Excerpts from a dataset:
======

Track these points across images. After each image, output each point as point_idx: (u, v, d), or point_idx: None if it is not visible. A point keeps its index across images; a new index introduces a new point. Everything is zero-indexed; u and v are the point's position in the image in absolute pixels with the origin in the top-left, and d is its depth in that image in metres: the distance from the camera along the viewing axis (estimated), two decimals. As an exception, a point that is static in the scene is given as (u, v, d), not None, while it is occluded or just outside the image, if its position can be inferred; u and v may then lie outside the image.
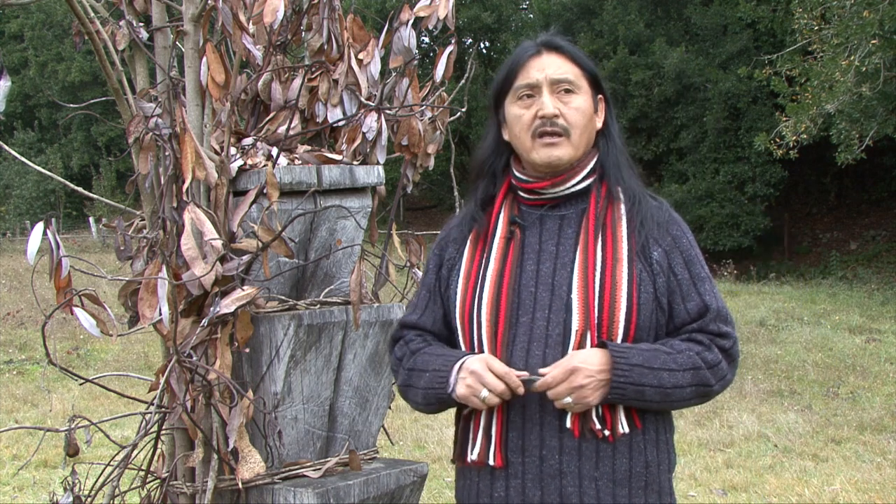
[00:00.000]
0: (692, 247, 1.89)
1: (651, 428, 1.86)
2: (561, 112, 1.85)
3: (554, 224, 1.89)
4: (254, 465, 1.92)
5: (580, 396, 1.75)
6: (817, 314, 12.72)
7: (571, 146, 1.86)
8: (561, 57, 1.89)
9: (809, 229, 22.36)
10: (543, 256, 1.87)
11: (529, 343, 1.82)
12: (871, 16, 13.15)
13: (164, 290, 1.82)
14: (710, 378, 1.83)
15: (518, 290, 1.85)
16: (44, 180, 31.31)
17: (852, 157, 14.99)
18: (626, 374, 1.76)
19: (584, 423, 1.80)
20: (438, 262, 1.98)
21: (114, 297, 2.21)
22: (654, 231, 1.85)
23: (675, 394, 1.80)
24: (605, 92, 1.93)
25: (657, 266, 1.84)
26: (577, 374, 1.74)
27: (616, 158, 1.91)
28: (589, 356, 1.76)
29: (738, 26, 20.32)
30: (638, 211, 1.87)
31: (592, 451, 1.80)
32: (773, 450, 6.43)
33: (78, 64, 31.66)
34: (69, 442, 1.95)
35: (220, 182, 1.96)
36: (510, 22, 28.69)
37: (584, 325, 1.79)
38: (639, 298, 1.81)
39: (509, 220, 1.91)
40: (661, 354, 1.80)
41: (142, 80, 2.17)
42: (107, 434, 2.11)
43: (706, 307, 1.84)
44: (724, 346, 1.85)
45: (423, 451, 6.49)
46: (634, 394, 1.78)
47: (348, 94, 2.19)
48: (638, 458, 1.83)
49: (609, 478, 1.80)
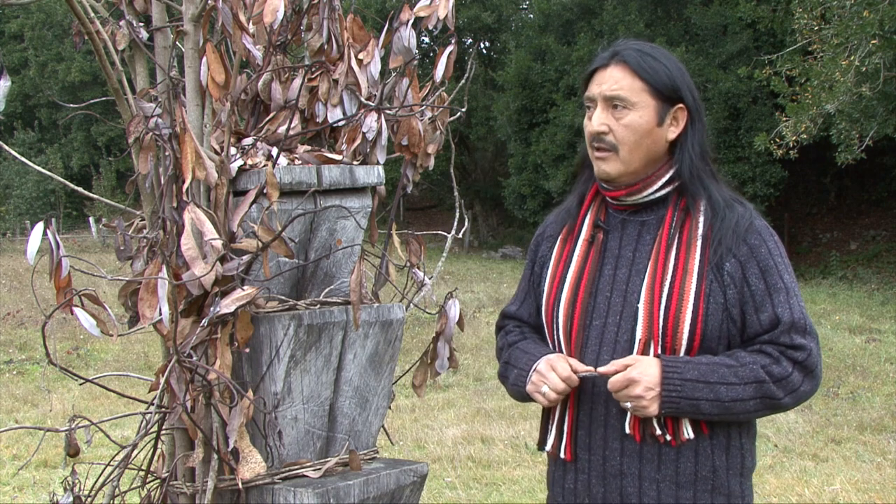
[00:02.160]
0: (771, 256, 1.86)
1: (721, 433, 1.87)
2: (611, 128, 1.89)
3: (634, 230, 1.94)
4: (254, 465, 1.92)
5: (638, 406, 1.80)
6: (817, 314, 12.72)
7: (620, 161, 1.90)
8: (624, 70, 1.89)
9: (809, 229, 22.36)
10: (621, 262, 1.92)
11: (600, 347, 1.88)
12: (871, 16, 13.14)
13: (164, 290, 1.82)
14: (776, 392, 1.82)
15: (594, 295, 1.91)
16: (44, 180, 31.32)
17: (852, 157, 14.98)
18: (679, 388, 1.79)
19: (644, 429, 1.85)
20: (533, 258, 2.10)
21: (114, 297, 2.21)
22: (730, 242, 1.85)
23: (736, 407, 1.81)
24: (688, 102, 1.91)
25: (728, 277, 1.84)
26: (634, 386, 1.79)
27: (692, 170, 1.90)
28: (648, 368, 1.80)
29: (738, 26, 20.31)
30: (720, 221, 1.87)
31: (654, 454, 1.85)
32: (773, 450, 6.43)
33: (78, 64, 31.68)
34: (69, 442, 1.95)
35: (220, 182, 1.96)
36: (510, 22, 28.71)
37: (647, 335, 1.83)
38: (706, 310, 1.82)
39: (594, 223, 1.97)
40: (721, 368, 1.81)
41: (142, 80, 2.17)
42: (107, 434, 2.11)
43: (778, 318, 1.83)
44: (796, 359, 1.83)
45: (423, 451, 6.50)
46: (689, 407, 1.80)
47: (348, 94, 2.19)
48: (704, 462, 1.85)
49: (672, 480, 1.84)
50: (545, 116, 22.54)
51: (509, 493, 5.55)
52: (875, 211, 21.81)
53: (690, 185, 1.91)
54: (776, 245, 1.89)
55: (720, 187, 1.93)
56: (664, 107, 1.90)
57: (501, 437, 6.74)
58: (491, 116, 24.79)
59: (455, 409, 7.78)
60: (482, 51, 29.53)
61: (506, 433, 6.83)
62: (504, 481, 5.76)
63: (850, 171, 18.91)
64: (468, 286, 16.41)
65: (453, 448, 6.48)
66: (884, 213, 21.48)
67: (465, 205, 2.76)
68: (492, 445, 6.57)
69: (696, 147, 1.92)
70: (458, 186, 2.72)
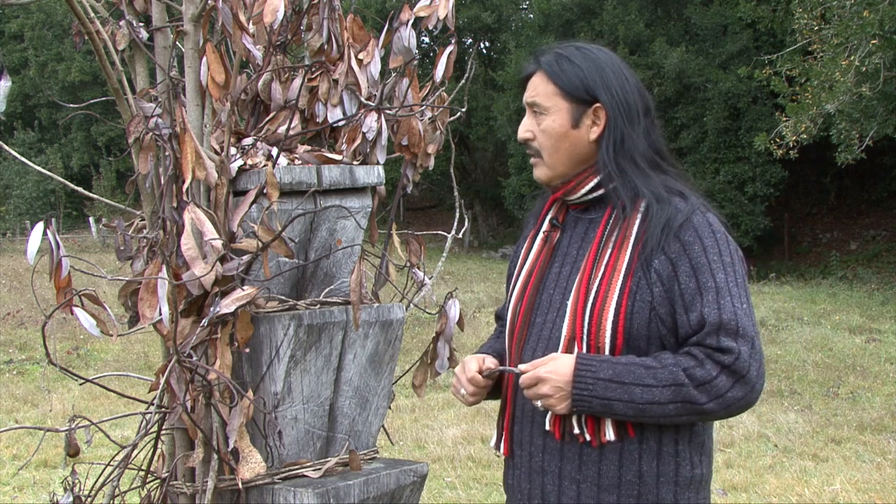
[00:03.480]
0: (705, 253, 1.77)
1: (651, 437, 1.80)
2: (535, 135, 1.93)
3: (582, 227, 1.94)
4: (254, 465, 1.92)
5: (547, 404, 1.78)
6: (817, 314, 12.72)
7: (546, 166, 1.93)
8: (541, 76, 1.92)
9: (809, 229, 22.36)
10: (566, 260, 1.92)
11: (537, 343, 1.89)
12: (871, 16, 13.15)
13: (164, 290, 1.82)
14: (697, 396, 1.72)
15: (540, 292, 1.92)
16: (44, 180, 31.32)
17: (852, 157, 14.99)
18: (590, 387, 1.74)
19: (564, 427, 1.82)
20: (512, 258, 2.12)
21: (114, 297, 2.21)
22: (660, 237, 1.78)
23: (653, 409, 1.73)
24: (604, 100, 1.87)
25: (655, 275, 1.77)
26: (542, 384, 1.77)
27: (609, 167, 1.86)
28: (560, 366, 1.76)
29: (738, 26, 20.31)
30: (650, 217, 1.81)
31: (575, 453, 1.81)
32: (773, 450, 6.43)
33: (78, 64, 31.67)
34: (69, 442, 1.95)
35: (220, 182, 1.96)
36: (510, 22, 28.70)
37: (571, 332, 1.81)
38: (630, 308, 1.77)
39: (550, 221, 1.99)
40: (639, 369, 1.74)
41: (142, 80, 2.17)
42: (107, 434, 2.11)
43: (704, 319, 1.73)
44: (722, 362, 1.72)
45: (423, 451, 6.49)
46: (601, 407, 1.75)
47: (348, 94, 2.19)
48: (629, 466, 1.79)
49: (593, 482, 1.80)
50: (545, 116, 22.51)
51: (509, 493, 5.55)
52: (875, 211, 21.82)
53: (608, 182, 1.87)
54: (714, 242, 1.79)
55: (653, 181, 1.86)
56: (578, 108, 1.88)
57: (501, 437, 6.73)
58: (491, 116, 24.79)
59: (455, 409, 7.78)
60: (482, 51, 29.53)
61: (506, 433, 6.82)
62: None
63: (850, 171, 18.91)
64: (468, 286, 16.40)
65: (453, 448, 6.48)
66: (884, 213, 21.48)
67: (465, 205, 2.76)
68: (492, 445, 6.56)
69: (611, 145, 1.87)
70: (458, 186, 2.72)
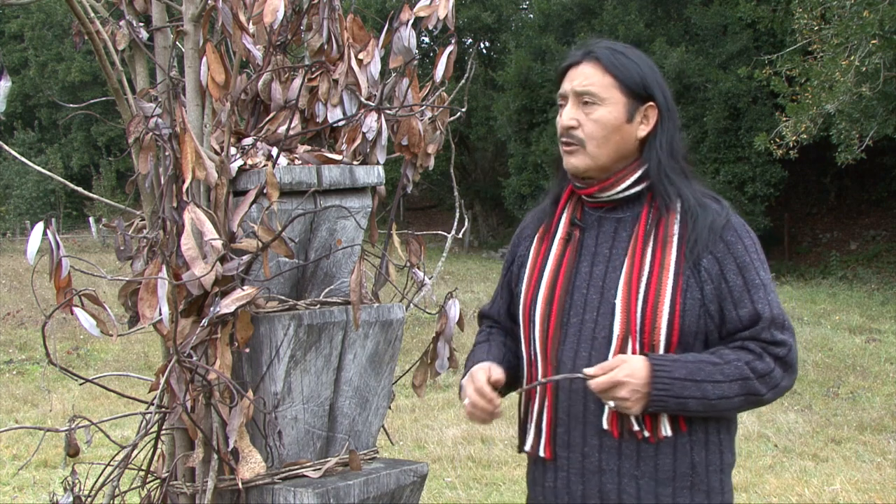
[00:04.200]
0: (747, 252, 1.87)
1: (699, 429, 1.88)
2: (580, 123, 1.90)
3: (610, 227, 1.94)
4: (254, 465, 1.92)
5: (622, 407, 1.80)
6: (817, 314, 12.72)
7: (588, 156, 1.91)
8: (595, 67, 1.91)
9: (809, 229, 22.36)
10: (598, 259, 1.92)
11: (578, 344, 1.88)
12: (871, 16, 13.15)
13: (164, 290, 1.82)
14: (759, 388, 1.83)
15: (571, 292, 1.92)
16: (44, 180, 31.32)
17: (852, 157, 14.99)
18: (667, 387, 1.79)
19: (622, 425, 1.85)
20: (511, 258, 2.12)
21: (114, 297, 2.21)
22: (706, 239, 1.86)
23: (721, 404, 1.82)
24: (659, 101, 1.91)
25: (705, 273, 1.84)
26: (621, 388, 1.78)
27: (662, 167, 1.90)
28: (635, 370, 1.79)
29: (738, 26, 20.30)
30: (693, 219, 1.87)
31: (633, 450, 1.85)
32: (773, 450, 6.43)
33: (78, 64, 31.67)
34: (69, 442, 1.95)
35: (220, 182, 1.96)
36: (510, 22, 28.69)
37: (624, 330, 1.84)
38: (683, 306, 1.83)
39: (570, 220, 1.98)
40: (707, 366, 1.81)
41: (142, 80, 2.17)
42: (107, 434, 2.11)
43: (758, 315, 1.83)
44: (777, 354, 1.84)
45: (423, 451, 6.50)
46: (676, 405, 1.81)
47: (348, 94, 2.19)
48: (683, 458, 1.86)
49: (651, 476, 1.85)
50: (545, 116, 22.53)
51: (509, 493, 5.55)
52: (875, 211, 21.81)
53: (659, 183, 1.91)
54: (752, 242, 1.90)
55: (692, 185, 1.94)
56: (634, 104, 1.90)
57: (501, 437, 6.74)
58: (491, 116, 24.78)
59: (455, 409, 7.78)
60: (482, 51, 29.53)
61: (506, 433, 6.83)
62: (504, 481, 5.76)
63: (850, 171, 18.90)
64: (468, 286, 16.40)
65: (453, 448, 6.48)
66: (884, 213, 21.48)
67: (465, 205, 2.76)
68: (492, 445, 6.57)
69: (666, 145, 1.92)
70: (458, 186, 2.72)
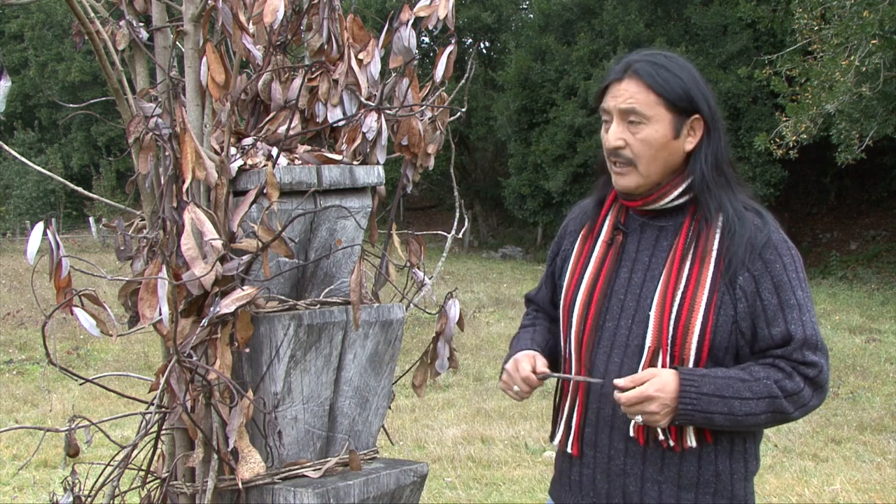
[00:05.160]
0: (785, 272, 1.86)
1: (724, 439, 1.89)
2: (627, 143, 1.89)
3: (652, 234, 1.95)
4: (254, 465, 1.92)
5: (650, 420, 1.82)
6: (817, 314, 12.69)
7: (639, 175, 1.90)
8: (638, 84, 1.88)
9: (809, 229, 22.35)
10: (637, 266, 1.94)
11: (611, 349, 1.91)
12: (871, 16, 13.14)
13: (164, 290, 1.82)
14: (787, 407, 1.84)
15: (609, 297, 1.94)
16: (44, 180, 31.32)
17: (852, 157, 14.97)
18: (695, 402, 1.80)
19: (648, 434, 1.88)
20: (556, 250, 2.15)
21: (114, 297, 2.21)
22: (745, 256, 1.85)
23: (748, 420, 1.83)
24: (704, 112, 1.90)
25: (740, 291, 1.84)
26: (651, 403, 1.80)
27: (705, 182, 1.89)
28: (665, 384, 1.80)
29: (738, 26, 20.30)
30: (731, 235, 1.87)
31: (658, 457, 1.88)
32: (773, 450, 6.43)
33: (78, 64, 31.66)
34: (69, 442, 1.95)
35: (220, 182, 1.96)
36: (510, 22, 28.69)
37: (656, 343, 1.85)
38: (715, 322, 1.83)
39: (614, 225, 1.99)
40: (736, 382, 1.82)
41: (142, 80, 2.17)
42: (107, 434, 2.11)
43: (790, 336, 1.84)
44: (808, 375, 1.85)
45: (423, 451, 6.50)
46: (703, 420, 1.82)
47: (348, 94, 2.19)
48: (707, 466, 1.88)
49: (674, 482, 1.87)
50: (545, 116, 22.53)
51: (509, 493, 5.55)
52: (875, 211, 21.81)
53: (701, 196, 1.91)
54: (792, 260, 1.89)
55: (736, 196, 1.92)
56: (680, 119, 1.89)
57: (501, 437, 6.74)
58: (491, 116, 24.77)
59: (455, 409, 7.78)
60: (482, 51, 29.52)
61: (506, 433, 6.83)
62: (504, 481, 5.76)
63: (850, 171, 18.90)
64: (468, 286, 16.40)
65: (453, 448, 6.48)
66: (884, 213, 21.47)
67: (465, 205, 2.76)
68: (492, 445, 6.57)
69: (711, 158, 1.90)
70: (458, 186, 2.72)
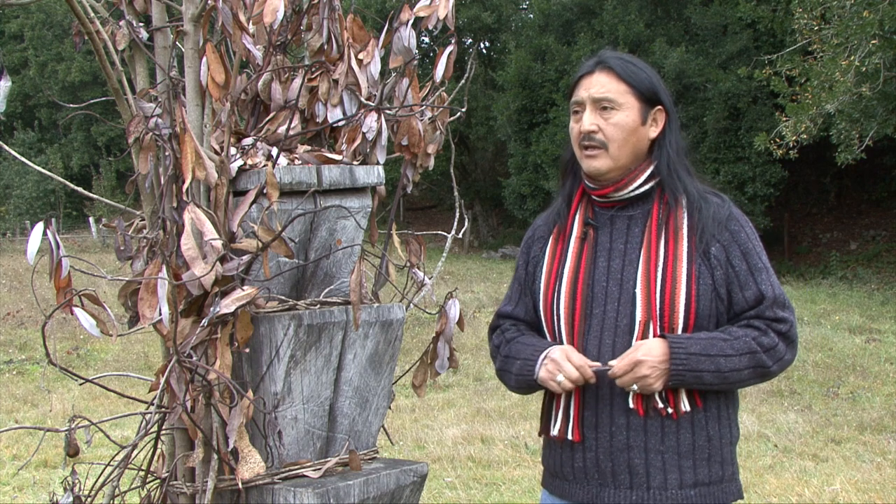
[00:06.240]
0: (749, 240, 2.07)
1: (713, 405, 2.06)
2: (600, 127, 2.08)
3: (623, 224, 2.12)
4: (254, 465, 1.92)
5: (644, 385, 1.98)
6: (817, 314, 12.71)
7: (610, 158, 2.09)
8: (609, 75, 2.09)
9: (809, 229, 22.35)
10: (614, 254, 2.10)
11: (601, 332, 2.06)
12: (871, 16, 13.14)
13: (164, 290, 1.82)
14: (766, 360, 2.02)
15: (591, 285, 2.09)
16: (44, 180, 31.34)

======

### Work to complete
All that belongs in the answer is the run of lines above from the line containing "3: (554, 224, 1.89)" through the line containing "49: (609, 478, 1.80)", exactly as written.

### Solution to this exercise
3: (554, 224, 1.89)
4: (254, 465, 1.92)
5: (580, 396, 1.75)
6: (817, 314, 12.72)
7: (571, 146, 1.86)
8: (561, 57, 1.89)
9: (809, 229, 22.36)
10: (543, 256, 1.87)
11: (529, 343, 1.82)
12: (871, 16, 13.15)
13: (164, 290, 1.82)
14: (710, 378, 1.83)
15: (518, 290, 1.85)
16: (44, 180, 31.31)
17: (852, 157, 14.99)
18: (626, 374, 1.76)
19: (584, 423, 1.80)
20: (438, 262, 1.98)
21: (114, 297, 2.21)
22: (654, 231, 1.85)
23: (675, 394, 1.80)
24: (605, 92, 1.93)
25: (657, 266, 1.84)
26: (577, 374, 1.74)
27: (616, 158, 1.91)
28: (589, 356, 1.76)
29: (738, 26, 20.32)
30: (638, 211, 1.87)
31: (592, 451, 1.80)
32: (773, 450, 6.43)
33: (78, 64, 31.66)
34: (69, 442, 1.95)
35: (220, 182, 1.96)
36: (510, 22, 28.69)
37: (584, 325, 1.79)
38: (639, 298, 1.81)
39: (509, 220, 1.91)
40: (661, 354, 1.80)
41: (142, 80, 2.17)
42: (107, 434, 2.11)
43: (706, 307, 1.84)
44: (724, 346, 1.85)
45: (423, 451, 6.49)
46: (634, 394, 1.78)
47: (348, 94, 2.19)
48: (638, 458, 1.83)
49: (609, 478, 1.80)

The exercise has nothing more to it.